Well, Jeff Biggers is a journalist and cultural historian who has extensively covered mining in the Appalachian region. He comes from a family of coal miners. He has authored a number of books, including The United States of Appalachia and the latest, Reckoning at Eagle Creek: The Secret Legacy of Coal in the Heartland.
Jeff, we have about a minute to speak with you. Jeff is talking to us from Peoria, Illinois. Tell us about the protests, from where you are to Washington.
JEFF BIGGERS: You know, I think across the nation, the coal fields really are having a watershed event for the progressive community, Amy. Appalachia Rising made a very compelling point that mountaintop removal only provides eight percent of our national coal production, and so they’re really taking the struggle now to Washington and asking President Obama, to say, "If you can’t even stand up to Big Coal and follow your rule of science,"—you know, the EPA has told us that in fact mountaintop removal creates irreversible damage to our headwater streams—"that if you can’t even stand up to Big Coal and stop one of the most egregious human rights and environmental violations, how can we even begin to discuss comprehensive energy and environmental and healthcare legislation?" So I think Appalachia Rising, like so many coal field communities from Alaska to Alabama to southern Illinois, are really leading the way for the progressive community now to really hold the Obama administration accountable.
AMY GOODMAN: Why yesterday? Why were these mass protests across the country scheduled for yesterday?
JEFF BIGGERS: It’d been actually in the works for months.
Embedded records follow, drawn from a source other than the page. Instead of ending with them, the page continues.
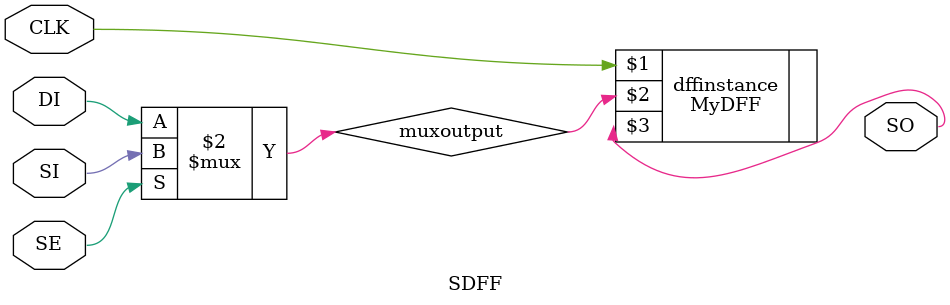
<source format=v>
`timescale 1ns/1ps	

module SDFF(CLK, DI, SI, SE, SO);
  input CLK, DI, SI, SE;
  output SO;
  wire CLK,SE,DI,SI;
  wire muxoutput;
    
  assign muxoutput=(SE==1)?SI:DI;
  
  MyDFF dffinstance(CLK, muxoutput, SO); //CLK, D, Q
  

endmodule
</source>
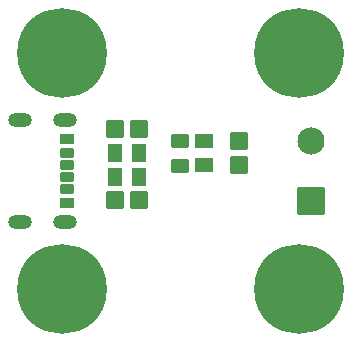
<source format=gts>
G04 Layer: TopSolderMaskLayer*
G04 EasyEDA Pro v2.1.51, 2024-03-10 10:17:56*
G04 Gerber Generator version 0.3*
G04 Scale: 100 percent, Rotated: No, Reflected: No*
G04 Dimensions in millimeters*
G04 Leading zeros omitted, absolute positions, 3 integers and 5 decimals*
%FSLAX35Y35*%
%MOMM*%
%AMRoundRect*1,1,$1,$2,$3*1,1,$1,$4,$5*1,1,$1,0-$2,0-$3*1,1,$1,0-$4,0-$5*20,1,$1,$2,$3,$4,$5,0*20,1,$1,$4,$5,0-$2,0-$3,0*20,1,$1,0-$2,0-$3,0-$4,0-$5,0*20,1,$1,0-$4,0-$5,$2,$3,0*4,1,4,$2,$3,$4,$5,0-$2,0-$3,0-$4,0-$5,$2,$3,0*%
%ADD10RoundRect,0.09131X0.50514X0.40514X0.50514X-0.40514*%
%ADD11RoundRect,0.09017X0.50571X0.35571X0.50571X-0.35571*%
%ADD12O,2.002X1.202*%
%ADD13RoundRect,0.0973X-1.10215X-1.10215X-1.10215X1.10215*%
%ADD14C,2.3016*%
%ADD15RoundRect,0.09387X0.57013X-0.69237X-0.57013X-0.69237*%
%ADD16RoundRect,0.09495X-0.67833X-0.70833X-0.67833X0.70833*%
%ADD17RoundRect,0.09495X0.70833X-0.67833X-0.70833X-0.67833*%
%ADD18RoundRect,0.09302X-0.70406X-0.50429X-0.70406X0.50429*%
%ADD19RoundRect,0.09387X-0.69237X-0.57013X-0.69237X0.57013*%
%ADD20C,7.602*%
G75*


G04 Pad Start*
G54D10*
G01X536253Y1769989D03*
G54D11*
G01X536253Y1650000D03*
G01X536253Y1550000D03*
G01X536253Y1450000D03*
G01X536253Y1350000D03*
G54D10*
G01X536253Y1230011D03*
G54D12*
G01X143747Y1068010D03*
G01X143747Y1931991D03*
G01X523756Y1068010D03*
G01X523756Y1931991D03*
G54D13*
G01X2610000Y1246000D03*
G54D14*
G01X2610000Y1754000D03*
G54D15*
G01X950000Y1650000D03*
G01X1150000Y1650000D03*
G01X950000Y1450000D03*
G01X1150000Y1450000D03*
G54D16*
G01X2000000Y1752997D03*
G01X2000000Y1547003D03*
G54D17*
G01X947003Y1250000D03*
G01X1152997Y1250000D03*
G54D18*
G01X1500000Y1755029D03*
G01X1500000Y1544971D03*
G54D19*
G01X1700000Y1750000D03*
G01X1700000Y1550000D03*
G54D17*
G01X947003Y1850000D03*
G01X1152997Y1850000D03*
G54D20*
G01X500000Y500000D03*
G01X2500000Y500000D03*
G01X2500000Y2500000D03*
G01X500000Y2500000D03*
G04 Pad End*

M02*

</source>
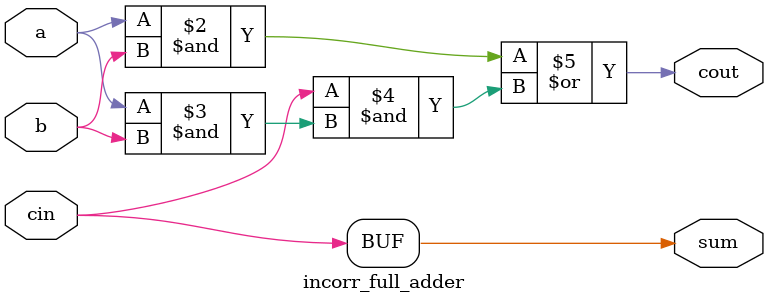
<source format=v>
module incorr_full_adder(a,b,cin,sum,cout);
input a,b,cin;
output sum,cout;
assign sum = 1'b0^cin;
assign cout = a&b|cin&(a&b); 
// initial begin
//     $display("The incorrect adder with xor0 and xor1 having out/0 and in1/0");
// end   
endmodule
</source>
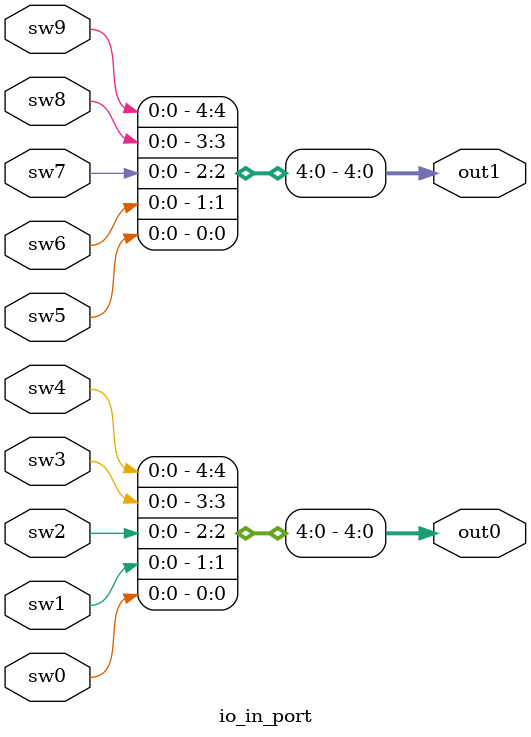
<source format=v>
module io_in_port (sw9,sw8,sw7,sw6,sw5,sw4,sw3,sw2,sw1,sw0,out1,out0);
	input sw9,sw8,sw7,sw6,sw5,sw4,sw3,sw2,sw1,sw0;
	output [31:0] out1,out0;

	assign out0[4] = sw4;
	assign out0[3] = sw3;
	assign out0[2] = sw2;
	assign out0[1] = sw1;
	assign out0[0] = sw0;
	
	assign out1[4] = sw9;
	assign out1[3] = sw8;
	assign out1[2] = sw7;
	assign out1[1] = sw6;
	assign out1[0] = sw5;
	
endmodule
</source>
Of course, I think something very important for Appalachia is this was the anniversary of the march on King’s Mountain, which goes all the way back to the American Revolution, when we were at the verge of losing the American Revolution, and it was mountain people who once again had been threatened with the destruction of their mountains by the British forces, and the mountain people came down and turned the tide of the American Revolution. Once again, it’s Appalachian people. It’s people who are living on the front lines of the extraction industry, anywhere from natural gas drilling to the oil drilling to the coal fields, who actually are saying, "Hey, we have to move forward and really take his battle to Washington to go forward."
AMY GOODMAN: In thirty seconds, Jeff, what is wrong with mountaintop removal?
JEFF BIGGERS: Mountaintop removal not only is a healthcare crisis, but it creates irreversible damage. It destroys our mountains. We’ve actually destroyed 1.5 million acres of hardwood forest in the carbon sink of America. We have created communities that are completely besieged. It has led to the largest forced removal of American citizens since the mid-nineteenth century.
Today, Amy, at 4:00 this afternoon, when you flick on your light switch and your computers and your radio and your TV, for thousands of Americans in the coal fields, they will be living with flyrock, dangerous silica dust and toxic coal dust. Their water has been contaminated by coal slurry. We really have created these natural sacrifice zones that should no longer exist in the Obama America.
AMY GOODMAN: Jeff Biggers, thanks for being with us, journalist who’s been long covering mining issues—his book, Reckoning at Eagle Creek: The Secret Legacy of Coal in the Heartland—speaking to us from Peoria, Illinois.